Norconex / crawlers

Norconex Crawlers (or spiders) are flexible web and filesystem crawlers for collecting, parsing, and manipulating data from the web or filesystem to various data repositories such as search engines.
https://opensource.norconex.com/crawlers
Apache License 2.0
183 stars 68 forks source link

Option to store/log rejected urls #360

Closed adeotek closed 7 years ago

adeotek commented 7 years ago

I'm working on a project based on norconex-collector in which I need to store also the list of urls extracted but not parsed. For example, if I set and a page contains one or more links to another website (on another domain) which will be rejected/skipped, I need to somehow send this rejected links list to the committer.

essiembre commented 7 years ago

Out-of-the-box, rejected links are filtered out and are not sent to the Committer for additions.

But you can "log" them in a consumable format. If you are willing to write a bit of code, you can get rejected URLs and do what you want with them by implementing a ICrawlerEventListener. You can have a look at URLStatusCrawlerEventListener which saves URLs to a file and may work for you as is.

Also, it is worth nothing all links found on a page are stored with that page as collector.referenced-urls. It will include the rejected ones but won't tell you which ones were rejected, so it depends on what your need/goal is.

adeotek commented 7 years ago

In all my tests (with various configurations), "collector.referenced-urls" field contains only un-rejected links. In my opinion the "collector.referenced-urls" field should contain all links extracted from the page regardless of rejection (maybe not by default, but with a config option).

Thank you for the answer, it was very helpful.

essiembre commented 7 years ago

If not mistaken, only links that are "in-scope" are stored in collector.referenced-urls. That is, those that are one the same domain/port/protocol. You can try setting stayOnDomain, stayOnPort, and stayOnProtocol to false and see if you get external URLs as well. You can use reference filters instead to limit crawling to specific URL patterns.

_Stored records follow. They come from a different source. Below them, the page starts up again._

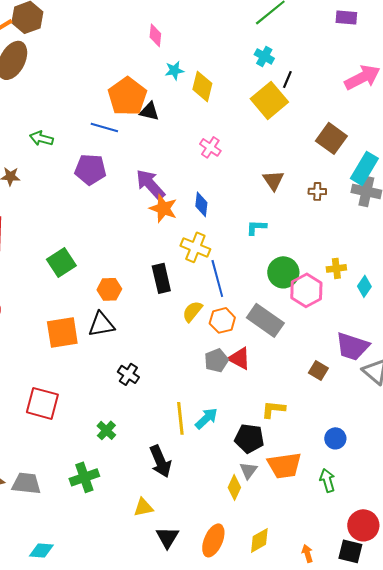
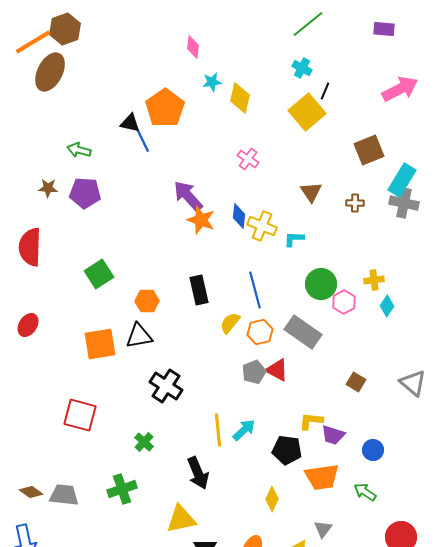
black triangle: (149, 111) -> (130, 123), moved
blue line: (104, 127) -> (142, 139), turned 48
brown square: (331, 138) -> (369, 150), turned 32
purple pentagon: (90, 169) -> (85, 193), moved
yellow cross: (195, 247) -> (262, 226), moved
cyan diamond: (364, 286) -> (387, 306), moved
pink hexagon: (306, 290) -> (344, 302), size x0.7
purple trapezoid: (352, 346) -> (333, 435), moved, size x0.7
black cross: (128, 374) -> (166, 386), size x1.5
gray triangle: (248, 470) -> (323, 529), moved
green arrow: (327, 480) -> (365, 492), turned -40
yellow triangle: (143, 507) -> (181, 519), size x1.5

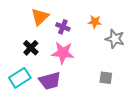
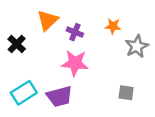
gray star: (115, 39) -> (137, 46), turned 30
black cross: (31, 48) -> (17, 44), moved

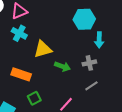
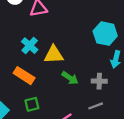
cyan cross: (19, 33) -> (30, 46), moved

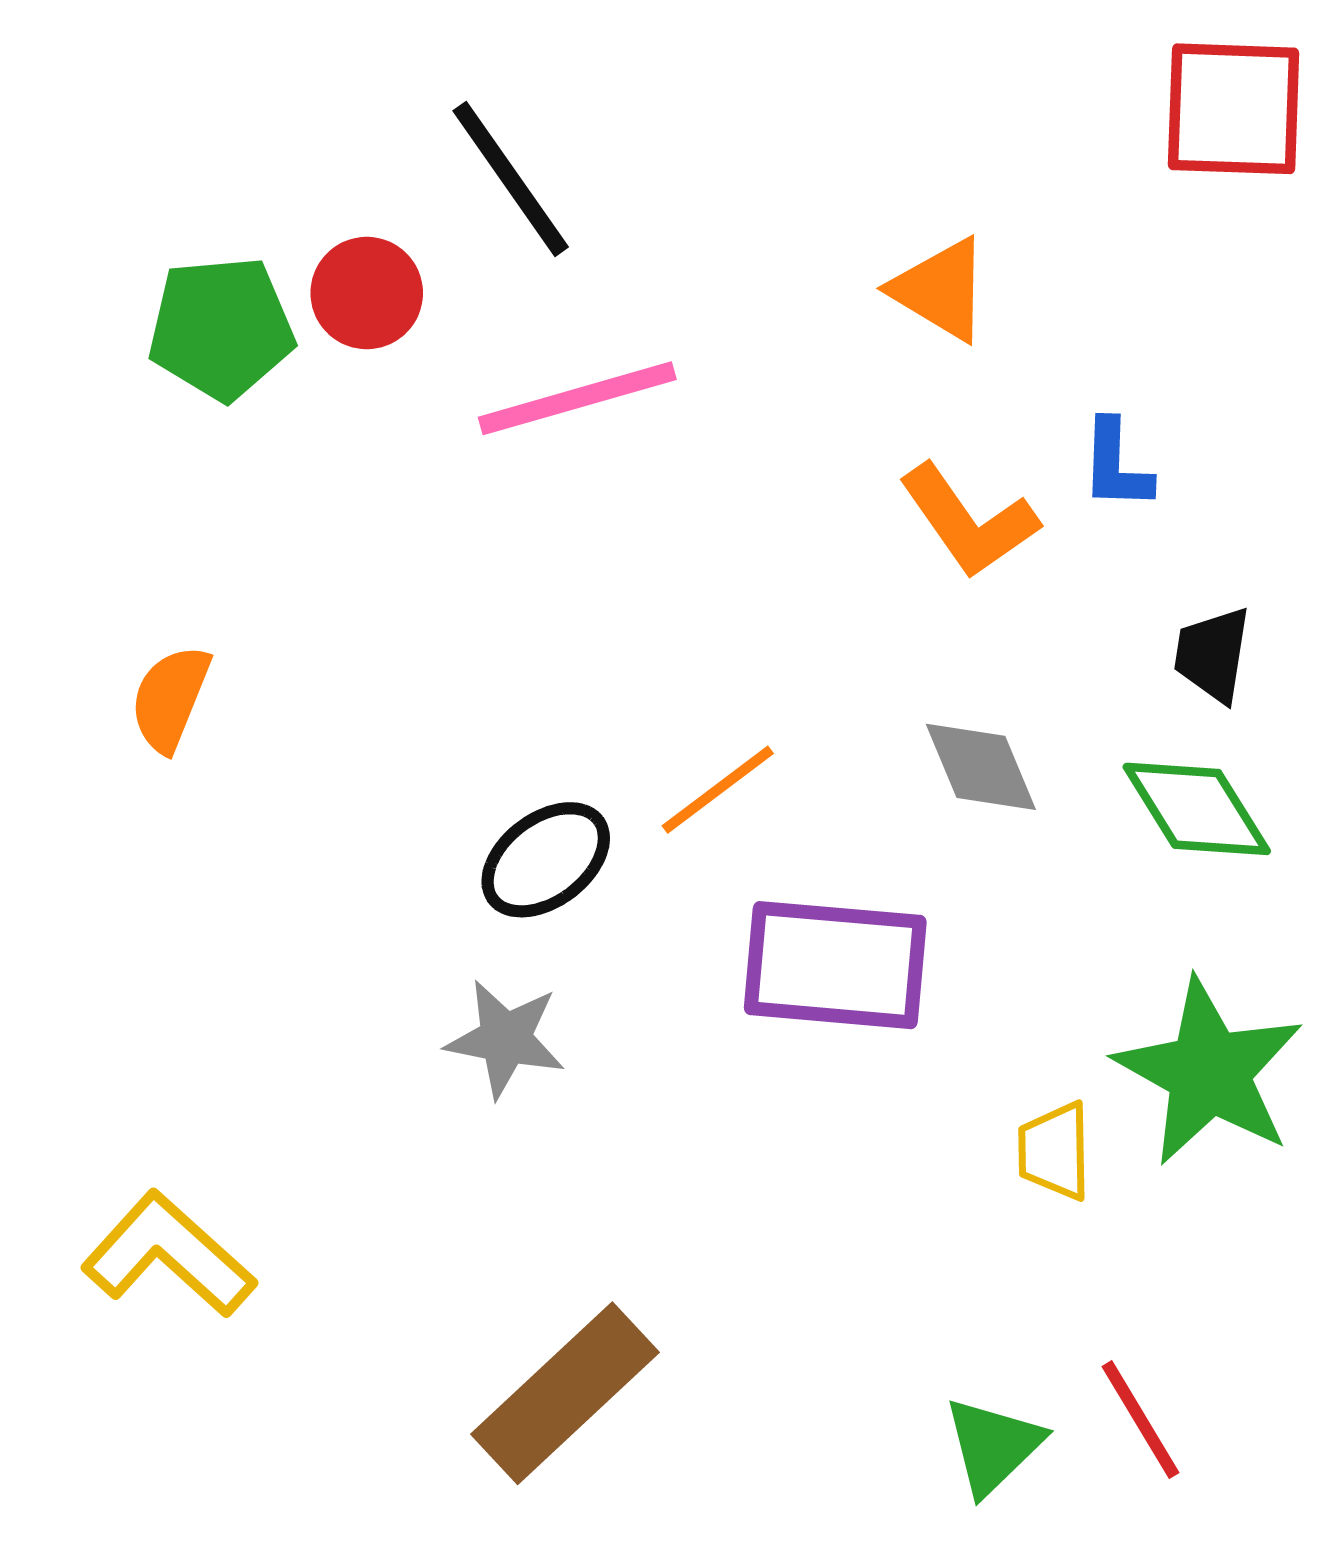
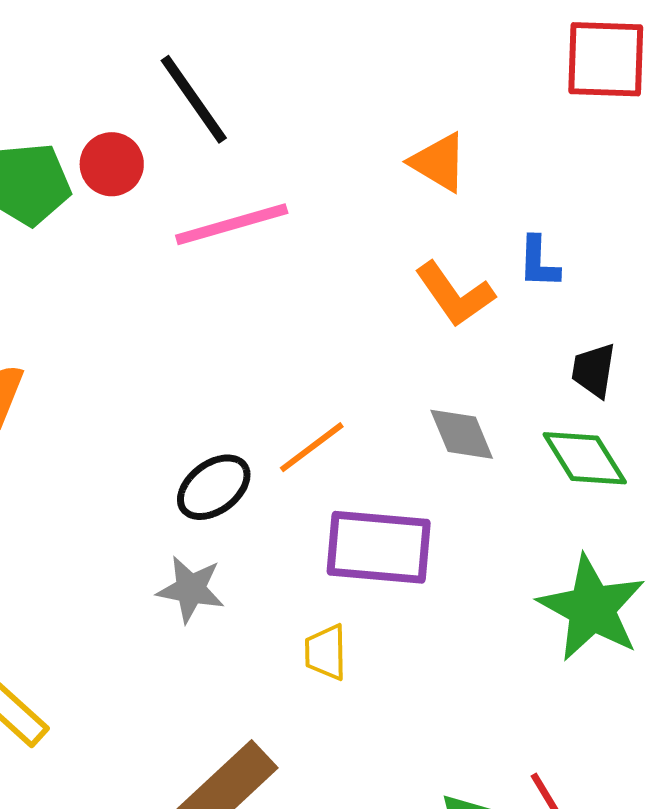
yellow trapezoid: (1055, 1151) -> (326, 652), moved

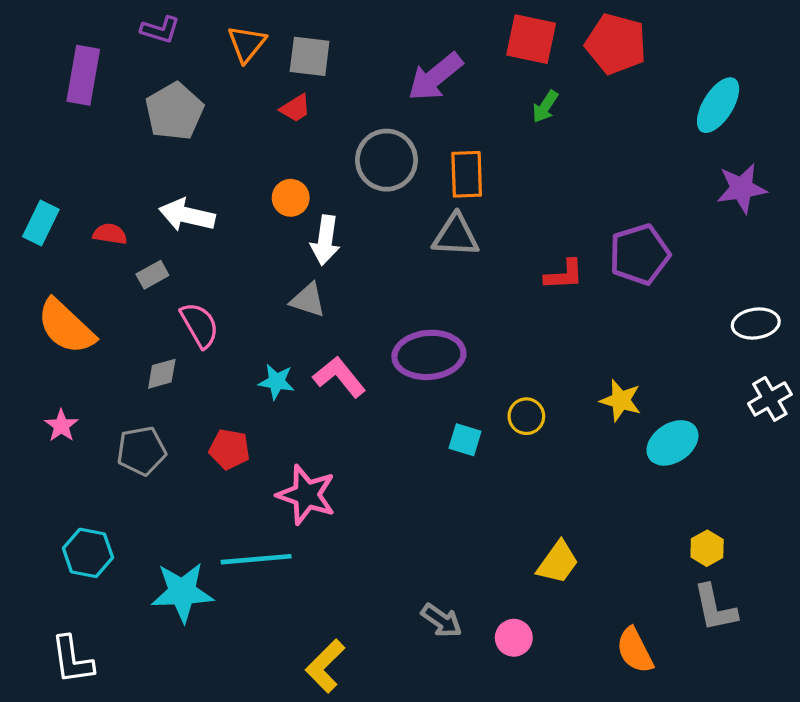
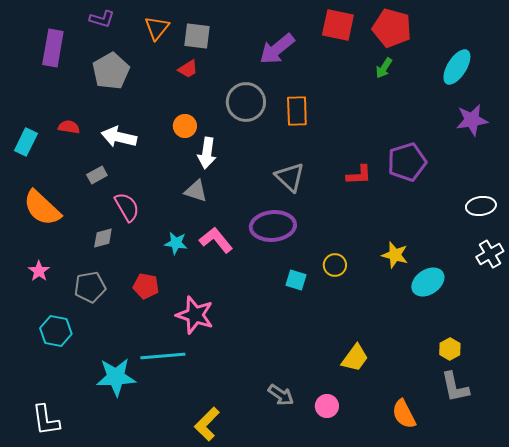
green arrow: (545, 107) -> (384, 68), moved
red semicircle: (110, 234) -> (69, 127), moved
gray triangle: (456, 236) -> (290, 177), moved, turned 40
cyan hexagon: (88, 553) -> (56, 331), moved

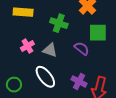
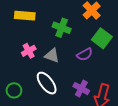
green square: (98, 33) -> (102, 38), turned 36
purple semicircle: (82, 48) -> (85, 54), turned 112

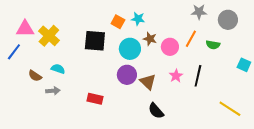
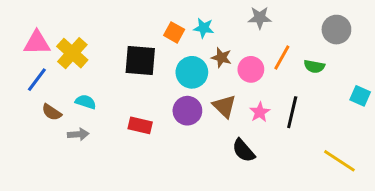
gray star: (199, 12) -> (260, 18), moved
blue line: (14, 52) -> (37, 80), moved
brown triangle: (148, 82) -> (224, 106), moved
red rectangle: (95, 99) -> (140, 125), moved
black semicircle: (156, 111) -> (244, 151), moved

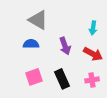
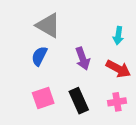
blue semicircle: (31, 44) -> (39, 56), turned -63

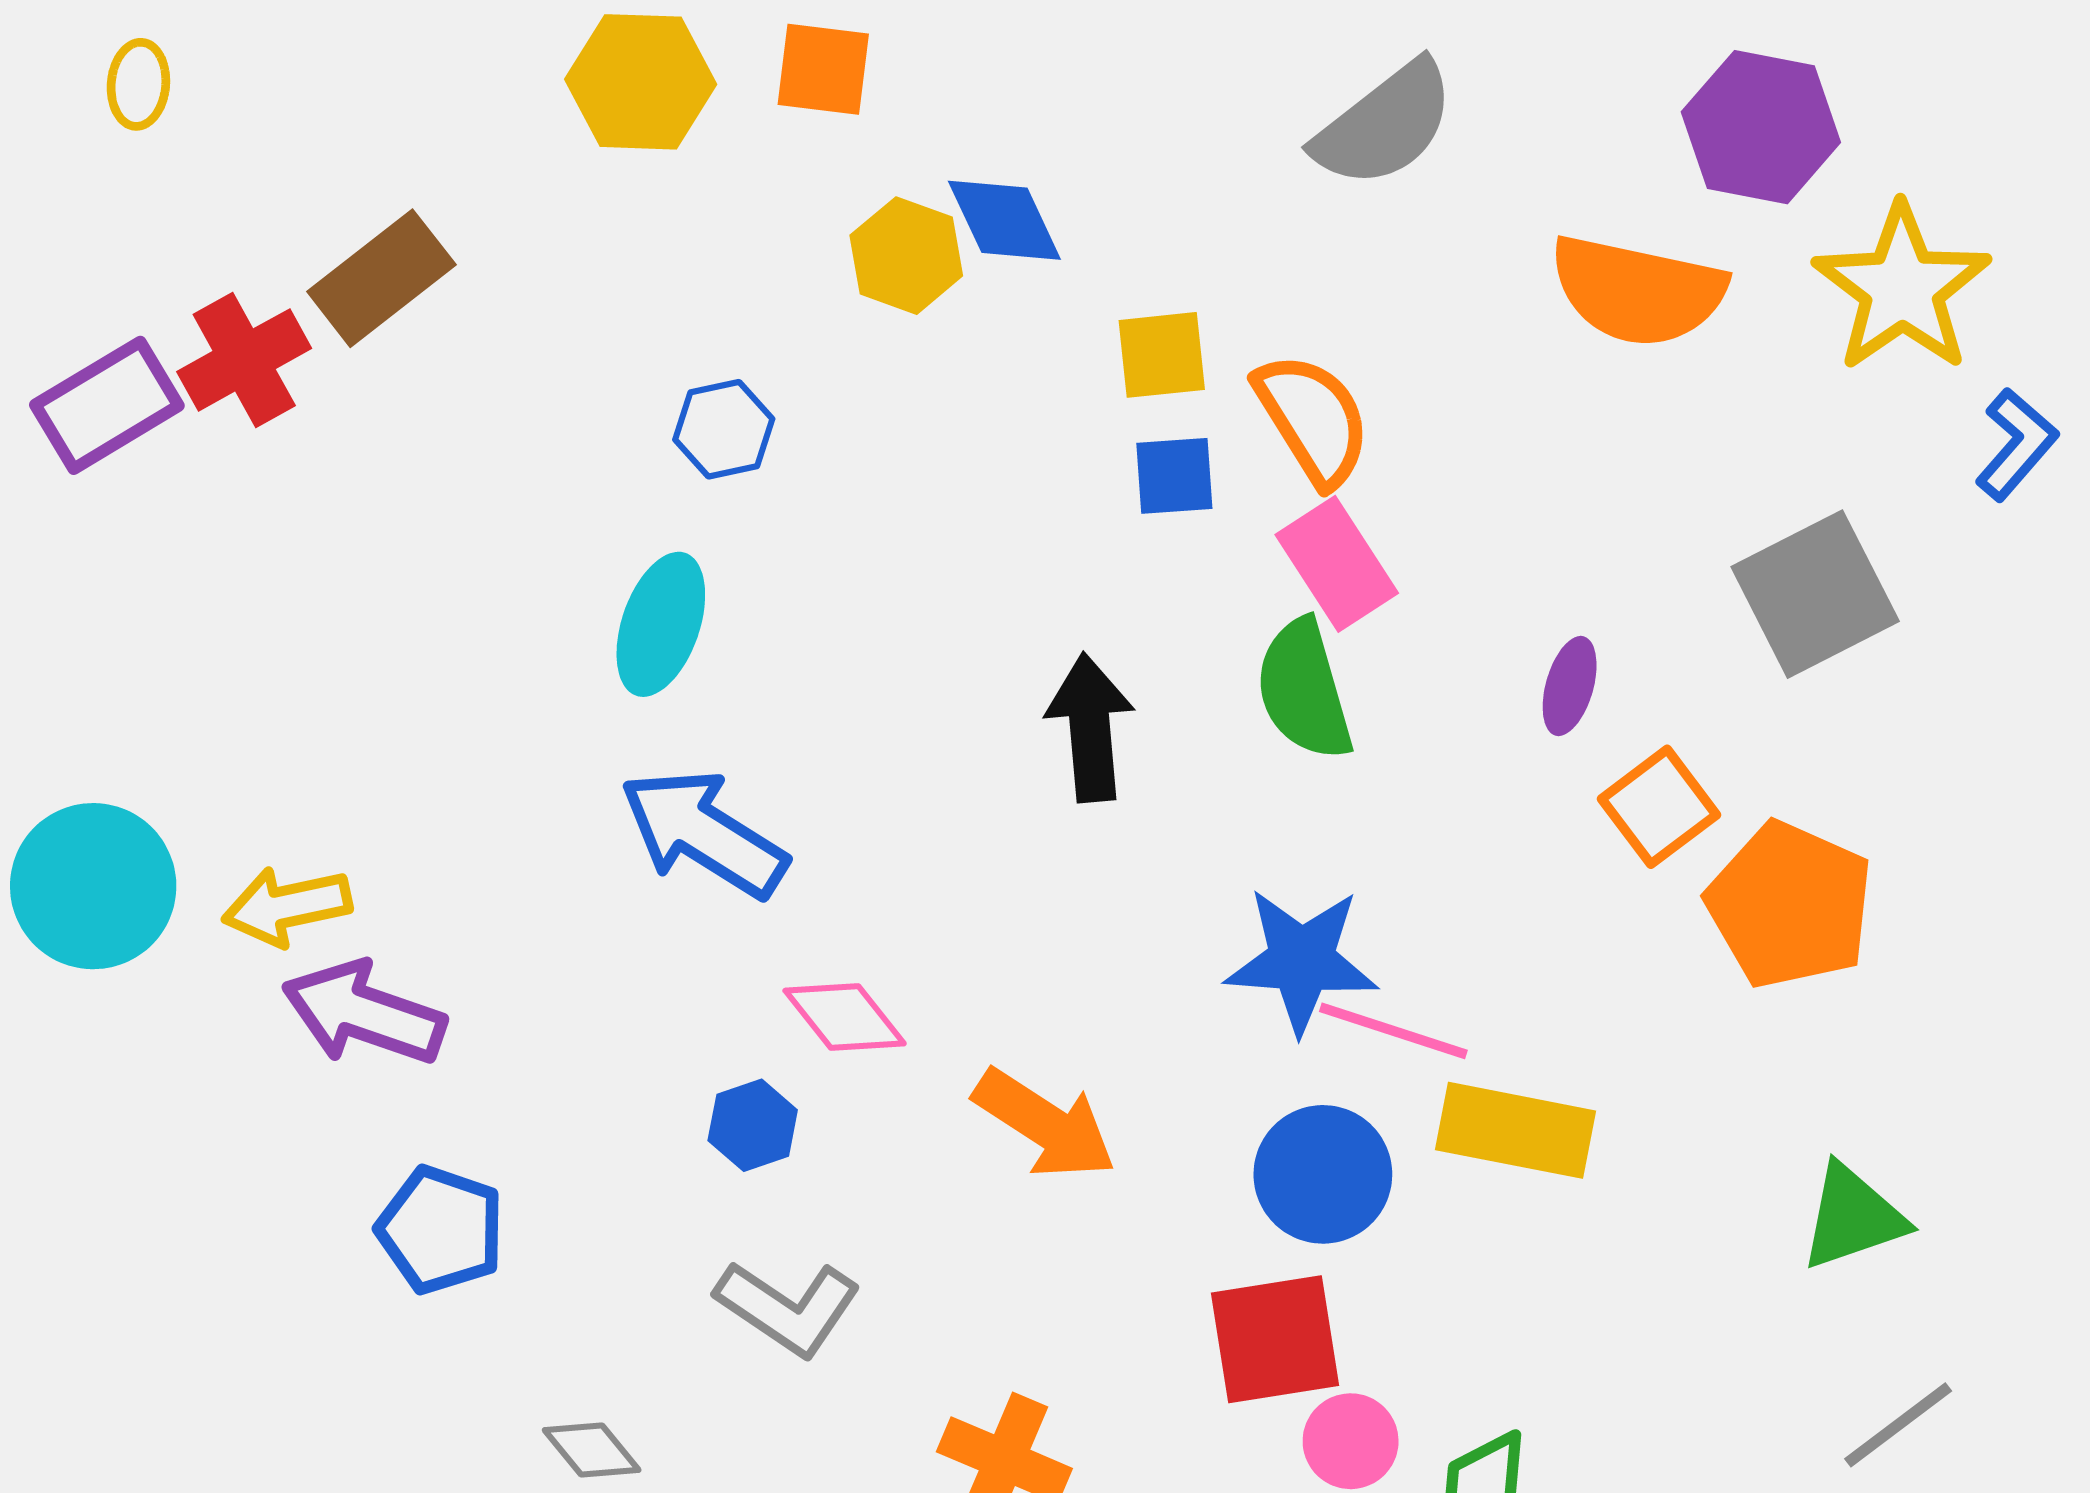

adeotek commented 7 years ago

In order to resolve my issue, I've done some changes to the HTTP collector. By setting true a new configuration key (keepRejectedLinks), the collector stores the "rejected" URLs list (all links that are not "in-scope") in collector.rejected-urls.

Please let me know if I should fork the main project and create a pull request.

Thanks for an awesome software.

essiembre commented 7 years ago

Sure, contributions are welcomed! I may rename the flag because there are other ways to "reject" URLs further in the process so it can be misleading to some.

Do it against the "develop" branch if you do not mind.